Exercices à faire:
1. Recopiez, s'il vous plaît, le passage du texte sur Lefa et Kalash Criminel qui va de « Avec le mot » à « du morceau éponyme. ».
2. Répondez à ces questions d'après le texte sur Lefa et Kalash Criminel.
(a) En quel mois et en quelle année Lefa dévoile-t-il D M N R ?
(b) De quel collectif parisien Lefa est-il issu ?
(c) Quelle est la première définition du mot « Gang » que donne le texte ?
3. Relevez tous les titres d'albums ou de morceaux cités dans le texte sur Lefa et Kalash Criminel.

Si le rap connaît désormais ces multiples visages musicaux alternatifs, l’essence même de cette musique reste de frapper lyricalement et/ou dans son interprétation, et parfois pour dénoncer. Dans son album surprise D M N R, Lefa invite Kalash Criminel sur Gang pour un morceau aussi puissant que dénonciateur.
CONNAÎTRE LEFA ET KALASH CRIMINEL
Abdel Karim Fall ou plus simplement Lefa, est un rappeur issu du collectif parisien de la Sexion d’Assaut. Après avoir disparu musicalement trois ans après l’énorme succès de L’Apogée, il revient en solo plus déterminé que jamais. Après plusieurs projets, il dévoile en avril 2021, D M N R, en surprise, dans lequel on le retrouve encore plus engagé que dans ses précédents projets.
Le cagoulé le plus connu de France mais également le grand représentant des albinos, est un habitué des textes durs et dénonciateurs. De la police en passant par les magouilles politiques, sans oublier les injustices en Afrique, Kalash Criminel a su par son interprétation et ses mots : choquer, brutaliser mais surtout enseigner l’ignorance au public urbain francophone.
Si dans l’ensemble de son nouvel album D M N R, Lefa dénonce plusieurs faits intolérables, c’est véritablement dans le morceau Gang avec Kalash Criminel que les deux rappeurs déballent, au point de dire que le morceau risque d’être censuré.
L’IMAGERIE DU MOT « GANG »
Avec le mot « Gang », deux alternatives s’offrent à nous. La première est la définition même, celle d’une association de malfaiteurs. Association qu’on retrouve dans le morceau avec l’ensemble des acteurs dénoncés par les rappeurs. La seconde alternative est plus simpliste. Il s’agit de l’onomatopée, régulièrement utilisée par Kalash Criminel, pour donner un son violent et percutant, tout comme le texte du morceau éponyme.
DÉNONCER LES INJUSTICES POLICIÈRES
Si une majorité exerce le métier comme il faut et comme ils sont censés faire, parfois l’abus du pouvoir associé à l’âme raciste de certains, viennent totalement rendre répugnant le métier de policier. Cette haine réciproque avec les quartiers perdure à cause de ces nombreux faits inhumains qui donnent lieu à énormément de phases méritées sur les hommes en bleu.
« Gang, gang comme les keufs qui frappent en premier. Les nouveaux en font plus pour être promus »

(Lignes extraites d'une collection)
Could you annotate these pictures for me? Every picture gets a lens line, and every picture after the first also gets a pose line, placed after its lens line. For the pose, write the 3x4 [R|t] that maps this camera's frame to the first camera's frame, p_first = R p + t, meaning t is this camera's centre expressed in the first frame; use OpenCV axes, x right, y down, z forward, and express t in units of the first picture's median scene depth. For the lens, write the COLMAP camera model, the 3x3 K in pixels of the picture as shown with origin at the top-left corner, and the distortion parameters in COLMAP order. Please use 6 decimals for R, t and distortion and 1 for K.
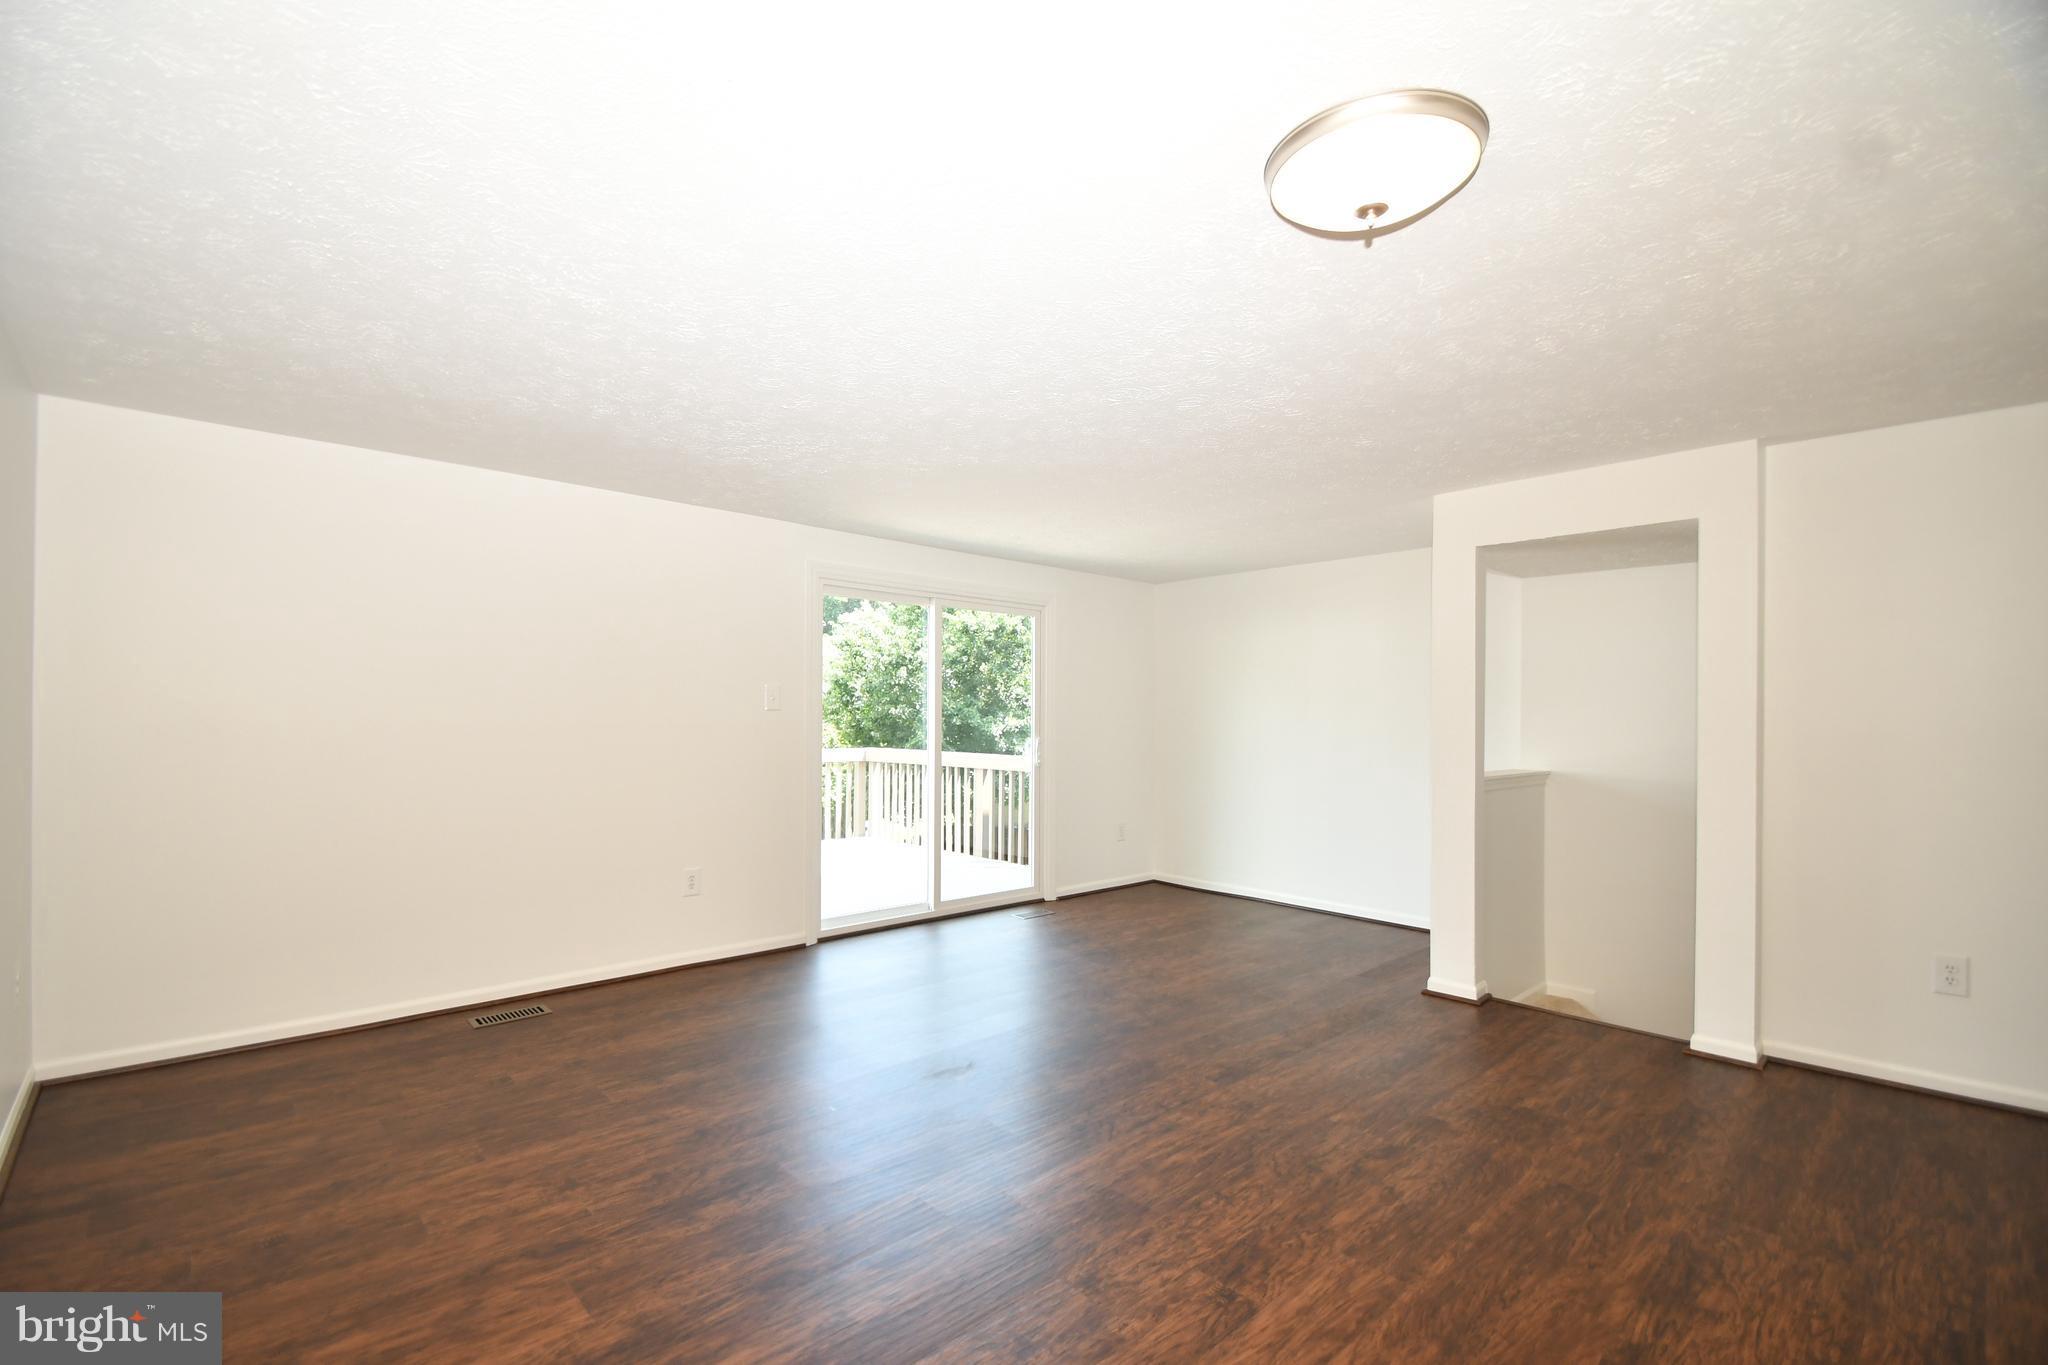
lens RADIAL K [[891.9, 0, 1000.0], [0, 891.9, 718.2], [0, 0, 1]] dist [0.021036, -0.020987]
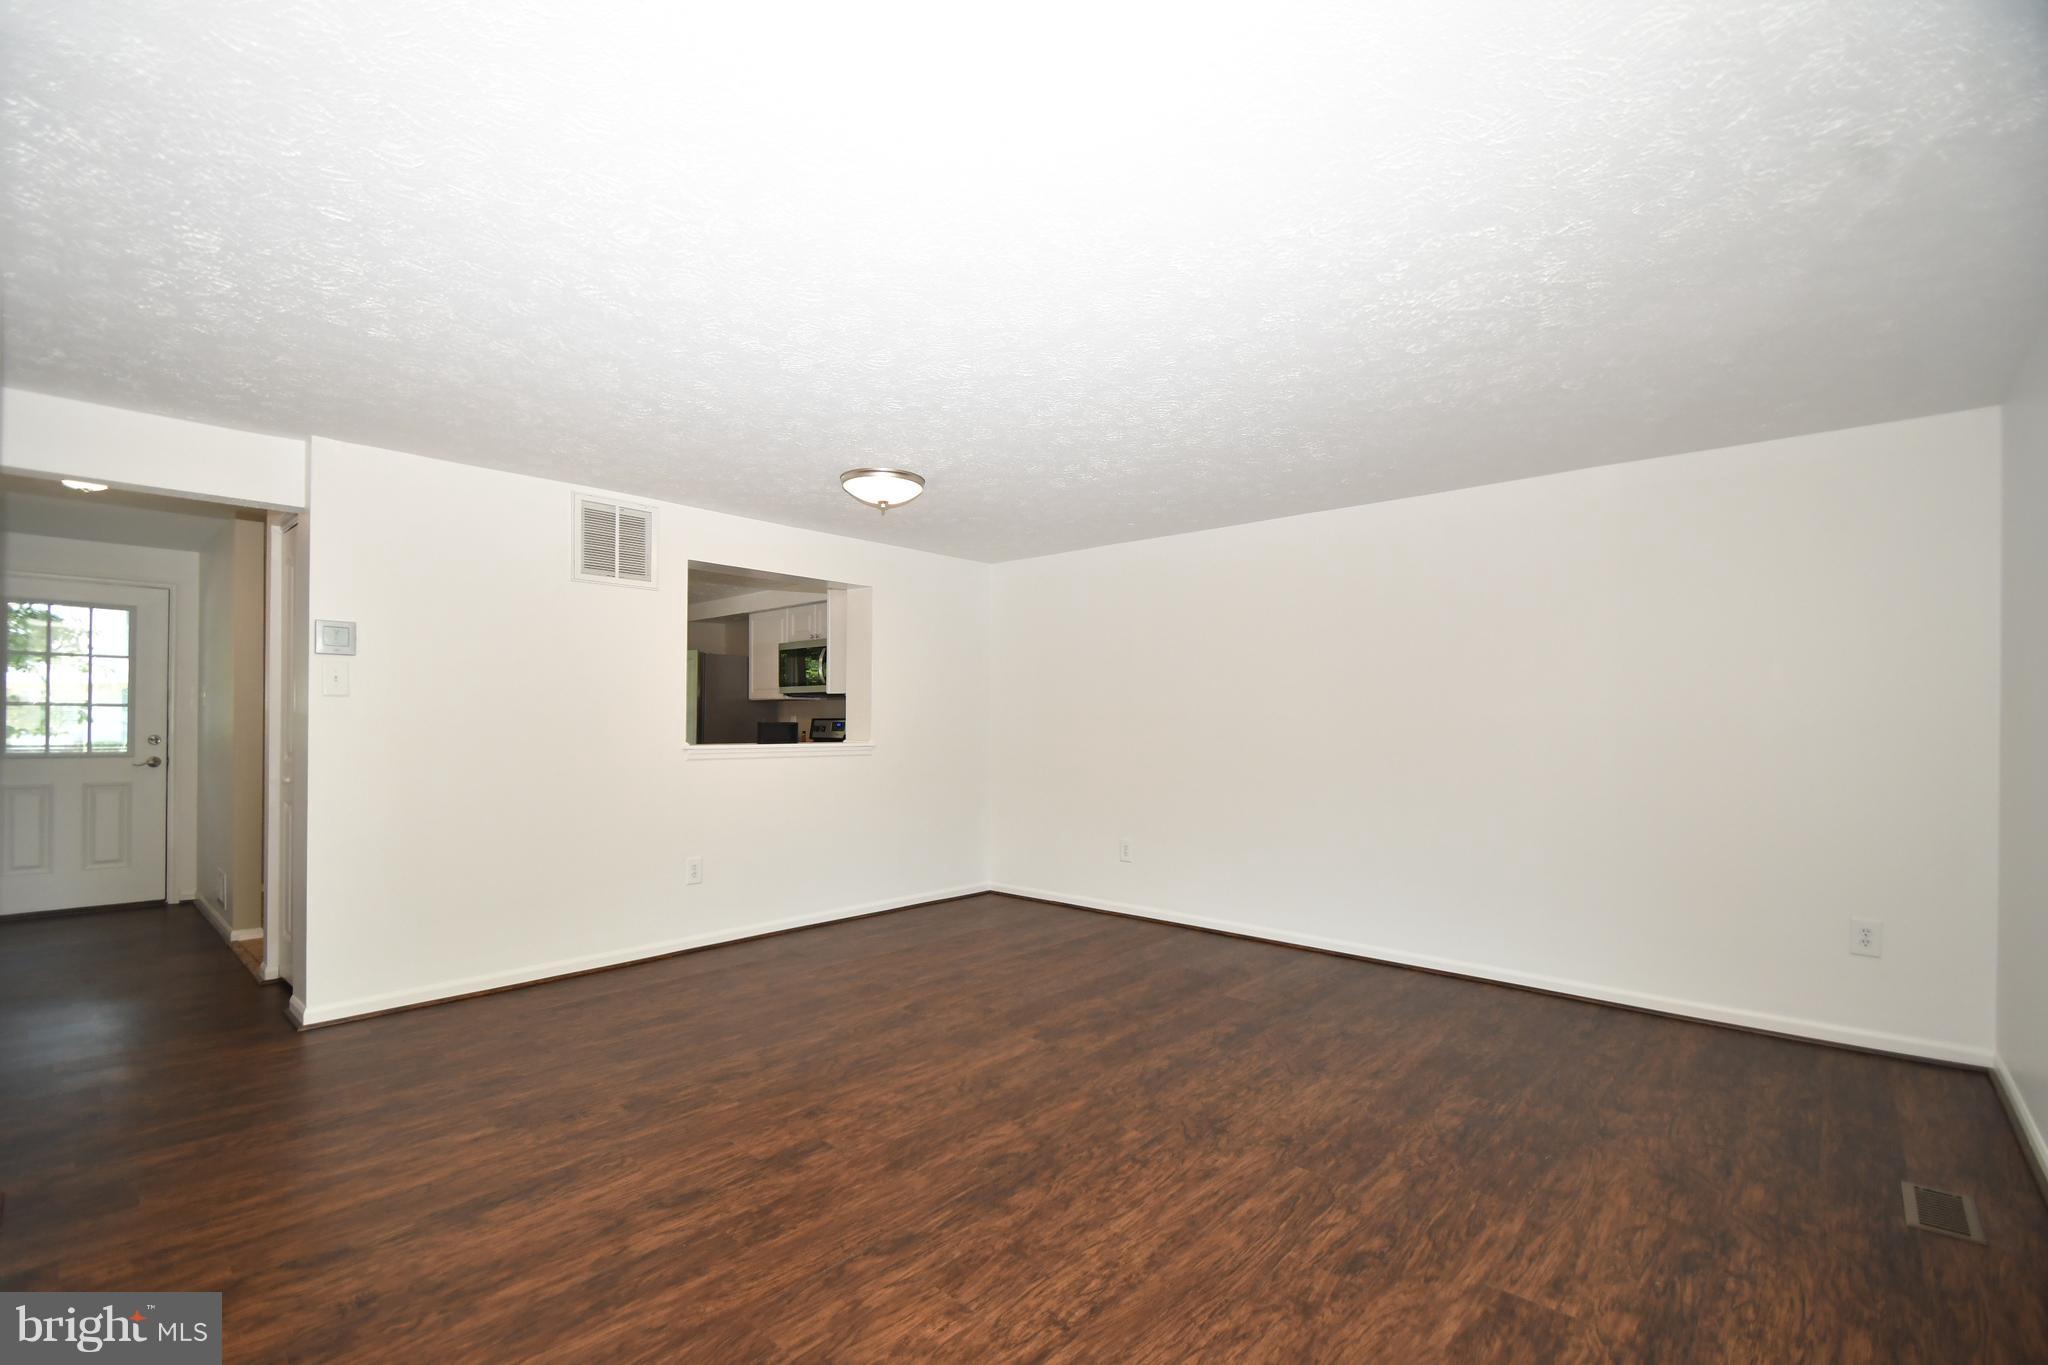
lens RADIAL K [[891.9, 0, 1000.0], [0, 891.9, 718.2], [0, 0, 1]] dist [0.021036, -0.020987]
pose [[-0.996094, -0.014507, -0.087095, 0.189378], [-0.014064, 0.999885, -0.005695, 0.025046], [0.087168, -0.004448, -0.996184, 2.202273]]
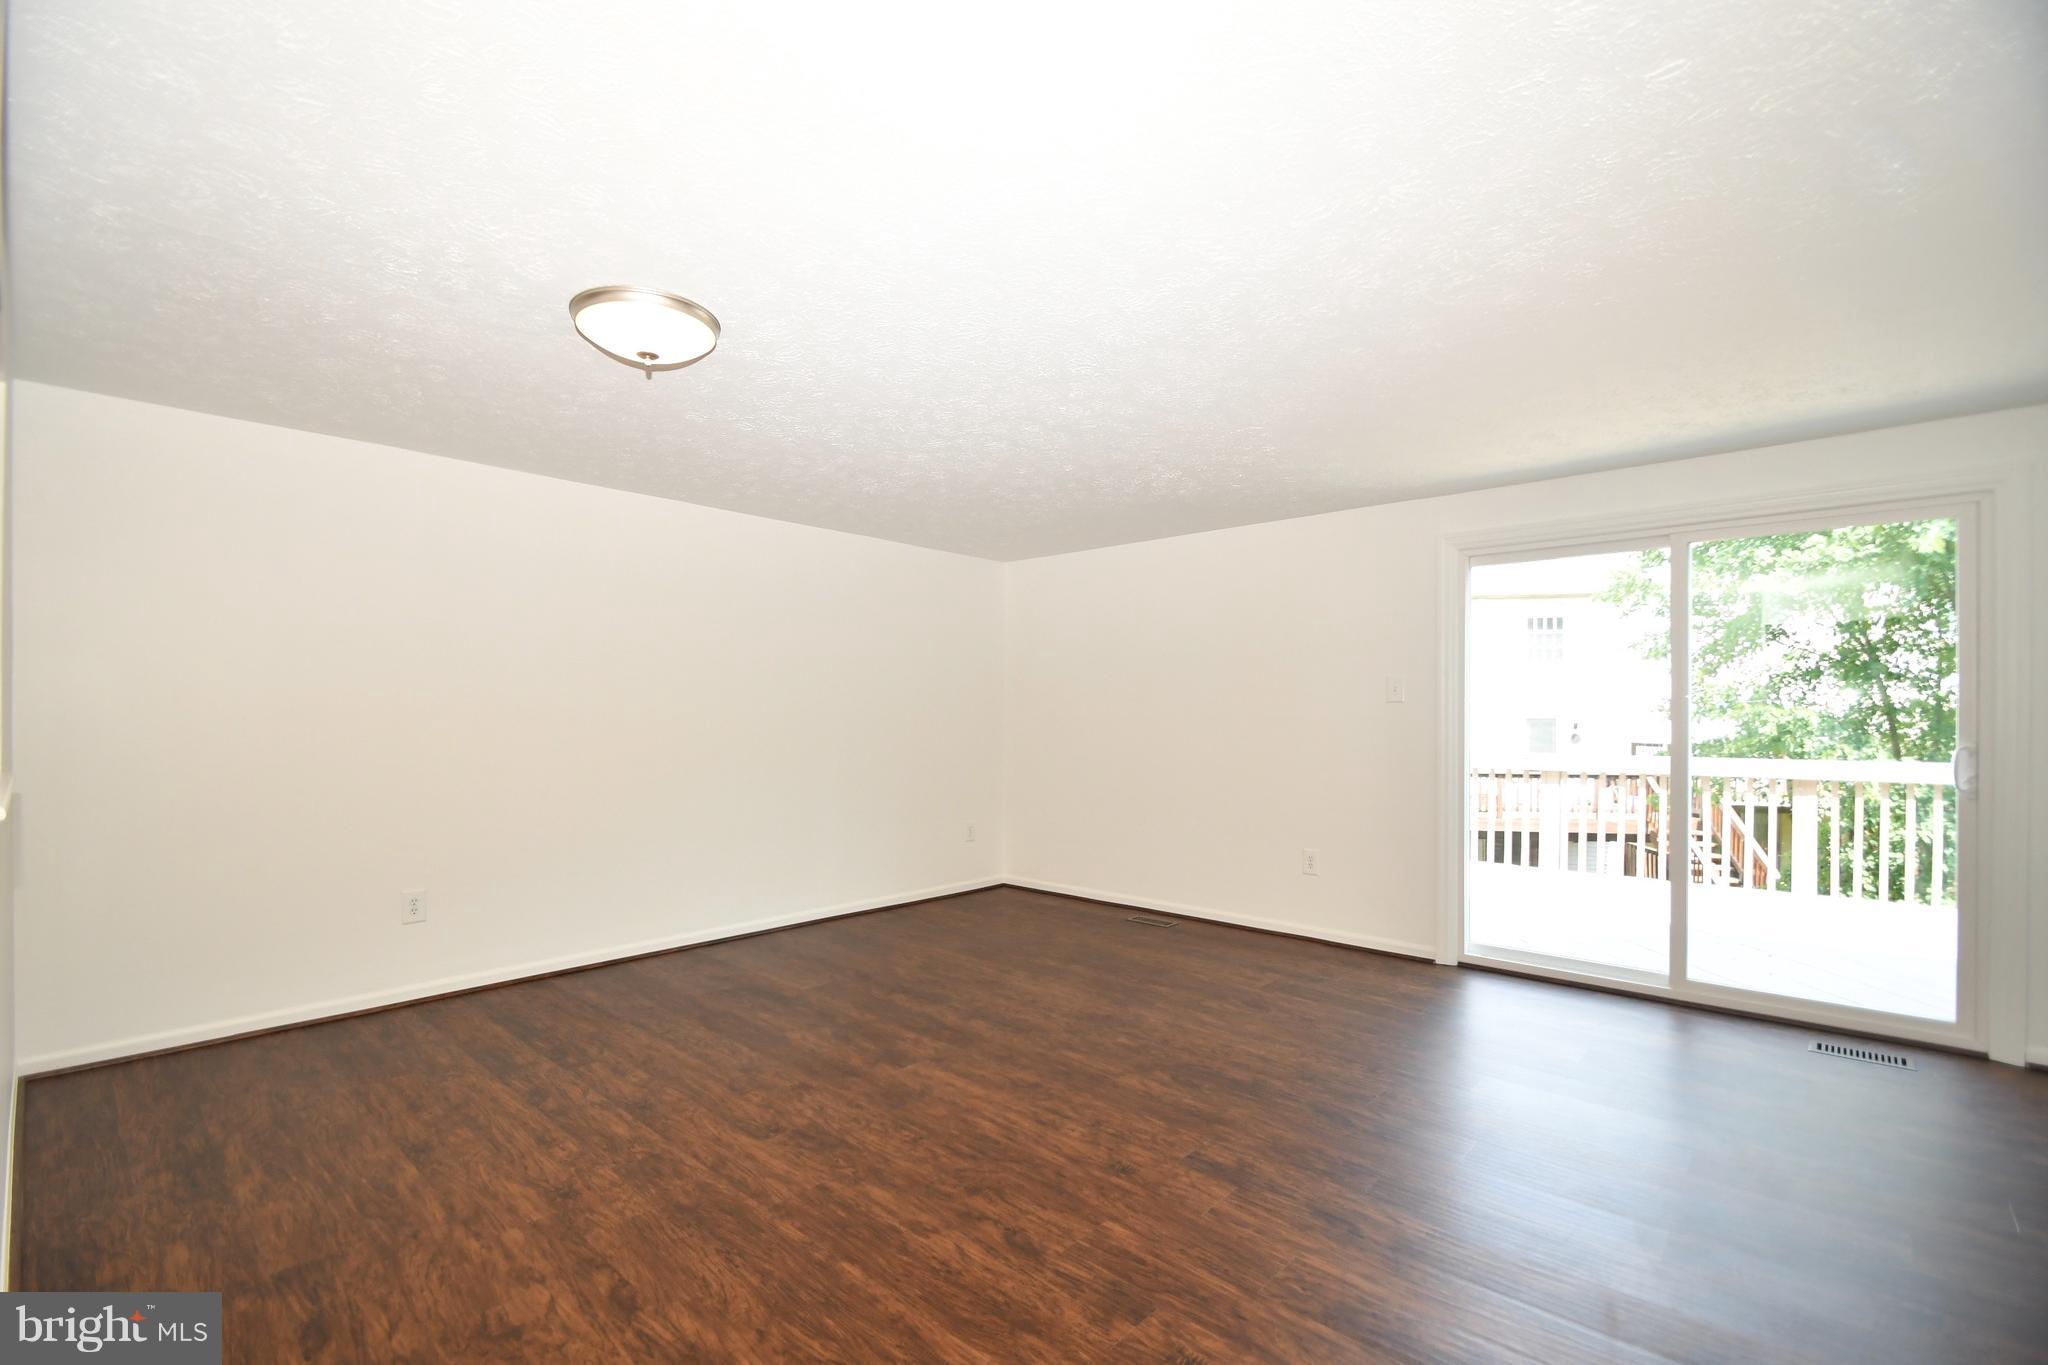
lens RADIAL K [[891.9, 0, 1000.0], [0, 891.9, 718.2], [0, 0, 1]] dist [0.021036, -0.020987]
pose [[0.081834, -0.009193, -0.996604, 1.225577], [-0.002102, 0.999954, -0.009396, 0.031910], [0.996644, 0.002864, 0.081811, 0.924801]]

Réponses par exercice:
1.
Avec le mot « Gang », deux alternatives s’offrent à nous. La première est la définition même, celle d’une association de malfaiteurs. Association qu’on retrouve dans le morceau avec l’ensemble des acteurs dénoncés par les rappeurs. La seconde alternative est plus simpliste. Il s’agit de l’onomatopée, régulièrement utilisée par Kalash Criminel, pour donner un son violent et percutant, tout comme le texte du morceau éponyme.

2.
(a) En avril 2021.
(b) De la Sexion d'Assaut.
(c) Une association de malfaiteurs.

3.
D M N R
Gang
L'Apogée